## INSTRUCTIONS TO FOLLOW
Each line that includes the word "Normal" should be copied from the records.
(Beginning of MATERIAL PROVIDED)
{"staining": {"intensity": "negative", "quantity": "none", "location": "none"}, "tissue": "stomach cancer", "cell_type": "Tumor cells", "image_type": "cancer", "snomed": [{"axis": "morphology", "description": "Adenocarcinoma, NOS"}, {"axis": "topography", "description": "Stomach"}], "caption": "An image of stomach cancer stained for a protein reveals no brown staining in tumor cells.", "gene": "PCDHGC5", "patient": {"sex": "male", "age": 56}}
(End of MATERIAL PROVIDED)
(Beginning of MATERIAL PROVIDED)
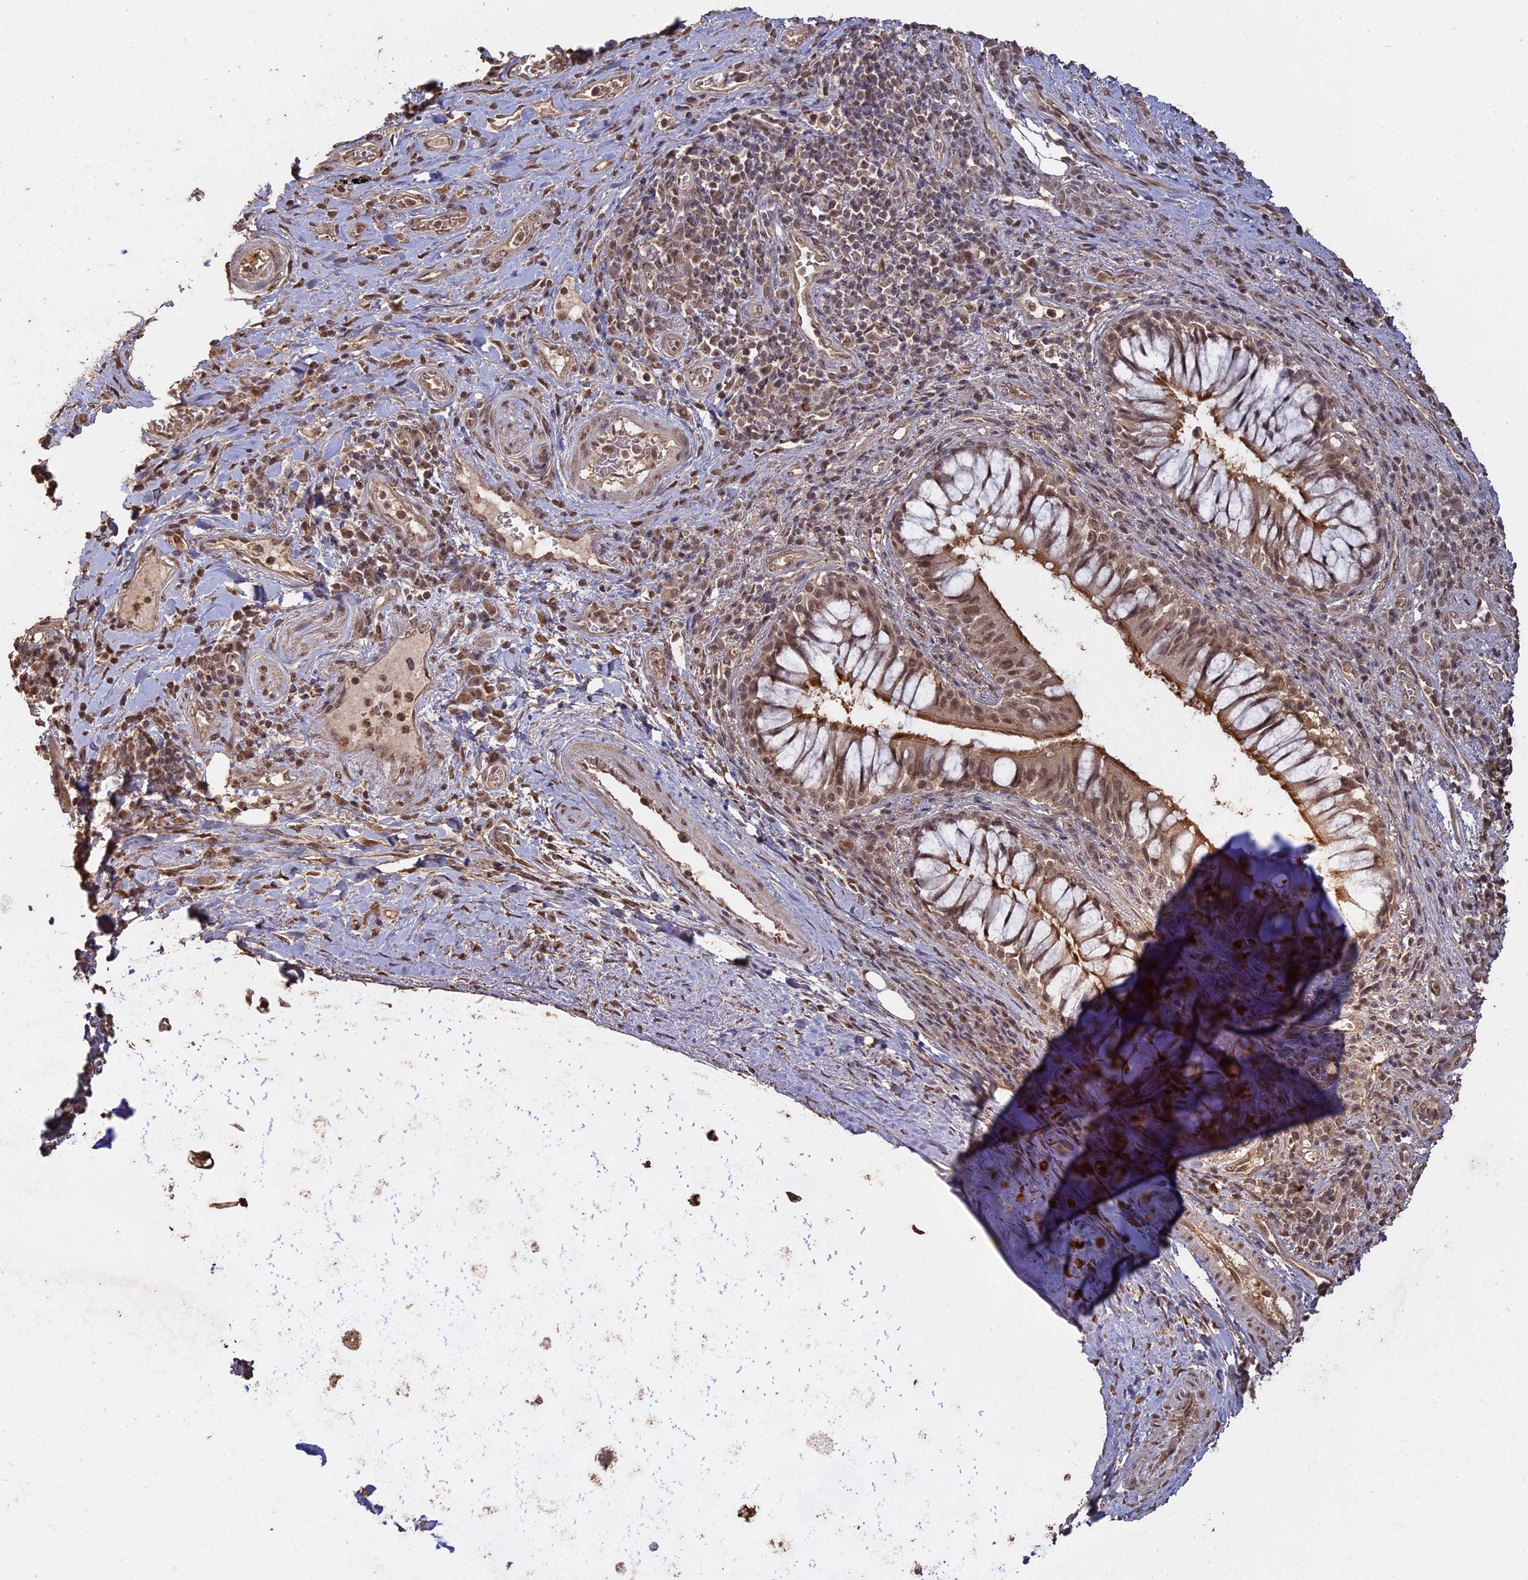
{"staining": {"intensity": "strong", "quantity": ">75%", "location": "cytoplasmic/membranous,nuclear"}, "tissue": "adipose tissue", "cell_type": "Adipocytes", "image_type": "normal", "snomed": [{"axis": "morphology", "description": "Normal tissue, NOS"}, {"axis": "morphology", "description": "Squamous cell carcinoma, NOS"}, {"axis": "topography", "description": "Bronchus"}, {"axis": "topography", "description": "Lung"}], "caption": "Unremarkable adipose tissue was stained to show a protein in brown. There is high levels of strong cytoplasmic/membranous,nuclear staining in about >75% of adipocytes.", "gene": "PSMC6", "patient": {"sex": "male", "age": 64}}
(End of MATERIAL PROVIDED)
(Beginning of MATERIAL PROVIDED)
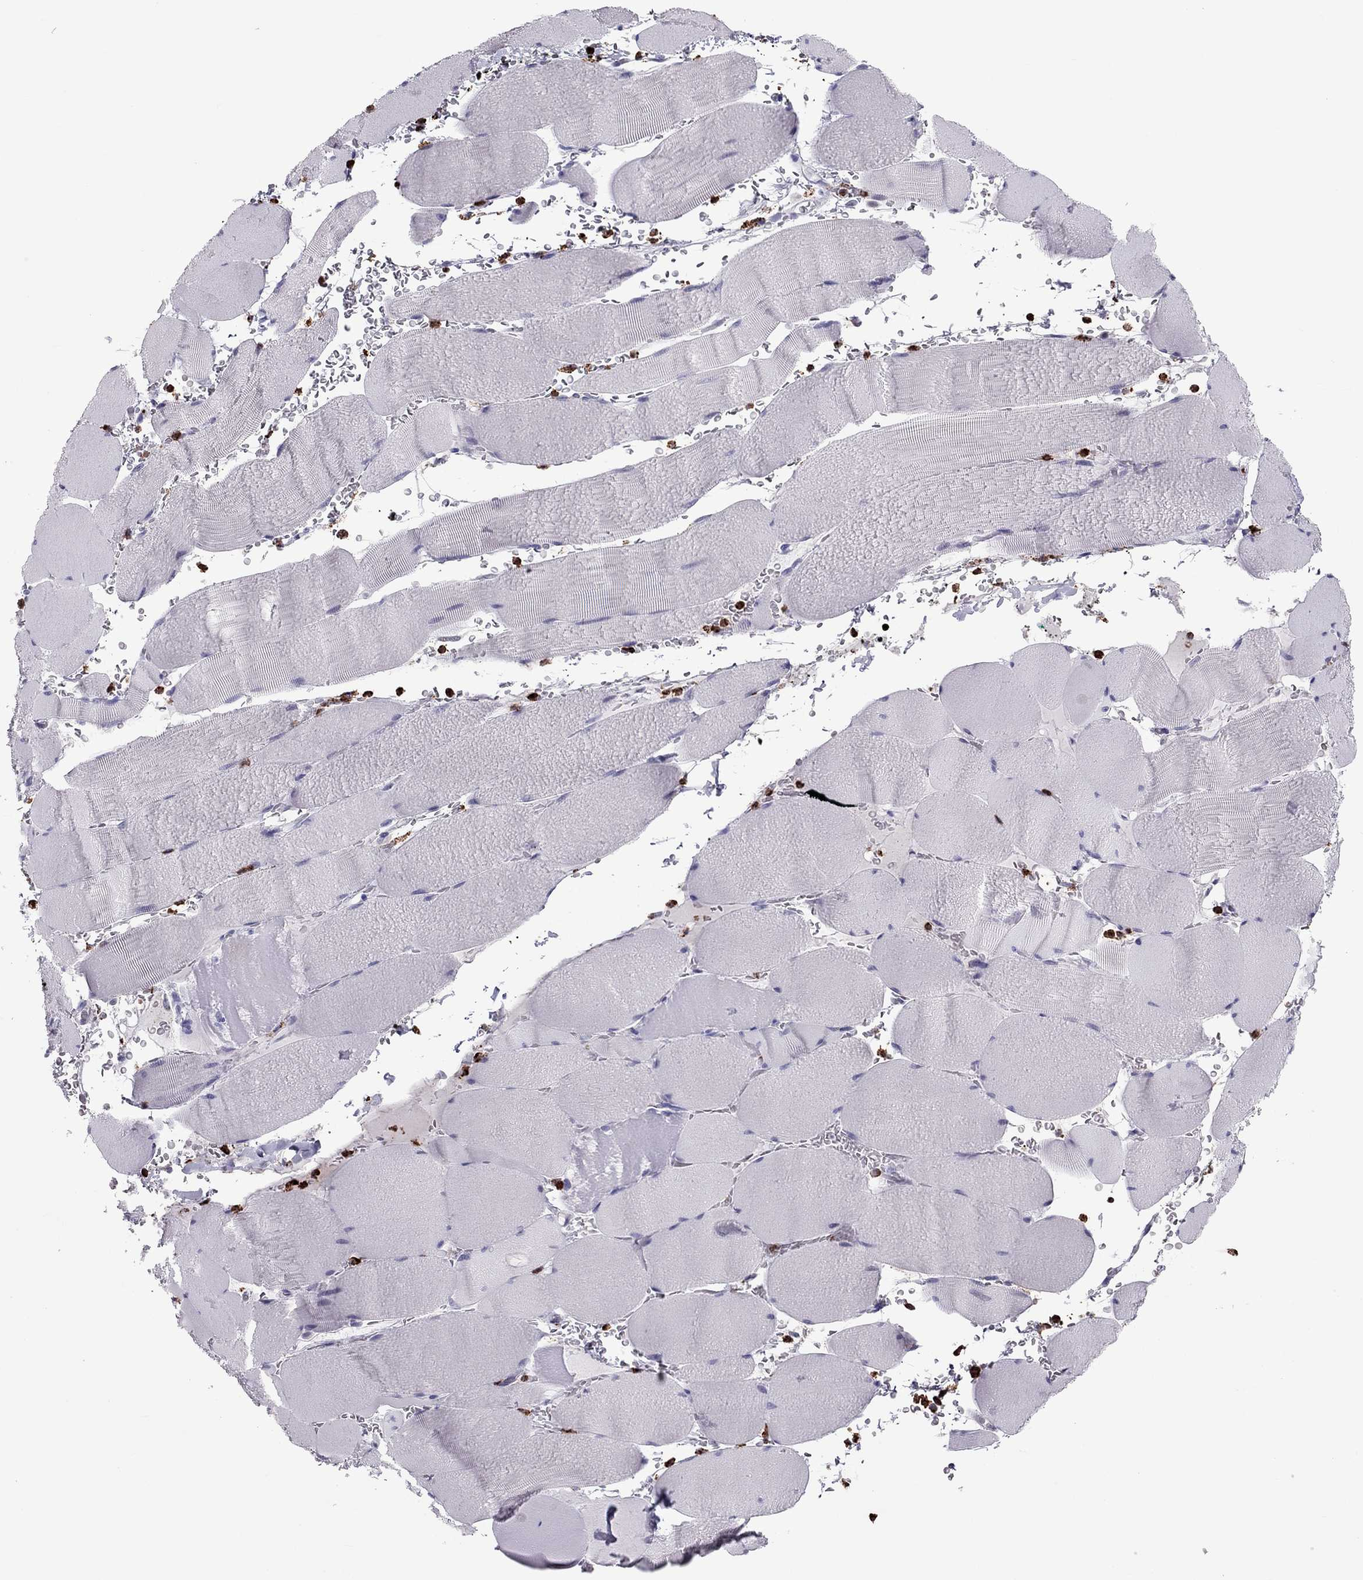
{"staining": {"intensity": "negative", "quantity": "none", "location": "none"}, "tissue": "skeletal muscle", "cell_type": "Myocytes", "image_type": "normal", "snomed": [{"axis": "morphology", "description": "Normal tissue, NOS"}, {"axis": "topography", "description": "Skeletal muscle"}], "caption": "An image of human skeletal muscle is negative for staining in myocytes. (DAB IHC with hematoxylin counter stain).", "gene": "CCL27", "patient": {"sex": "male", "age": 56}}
(End of MATERIAL PROVIDED)
## YOUR RESPONSE
{"staining": {"intensity": "strong", "quantity": ">75%", "location": "cytoplasmic/membranous,nuclear"}, "tissue": "adipose tissue", "cell_type": "Adipocytes", "image_type": "normal", "snomed": [{"axis": "morphology", "description": "Normal tissue, NOS"}, {"axis": "morphology", "description": "Squamous cell carcinoma, NOS"}, {"axis": "topography", "description": "Bronchus"}, {"axis": "topography", "description": "Lung"}], "caption": "Unremarkable adipose tissue was stained to show a protein in brown. There is high levels of strong cytoplasmic/membranous,nuclear staining in about >75% of adipocytes.", "gene": "PSMC6", "patient": {"sex": "male", "age": 64}}
{"staining": {"intensity": "negative", "quantity": "none", "location": "none"}, "tissue": "skeletal muscle", "cell_type": "Myocytes", "image_type": "normal", "snomed": [{"axis": "morphology", "description": "Normal tissue, NOS"}, {"axis": "topography", "description": "Skeletal muscle"}], "caption": "An image of human skeletal muscle is negative for staining in myocytes. (DAB IHC with hematoxylin counter stain).", "gene": "CCL27", "patient": {"sex": "male", "age": 56}}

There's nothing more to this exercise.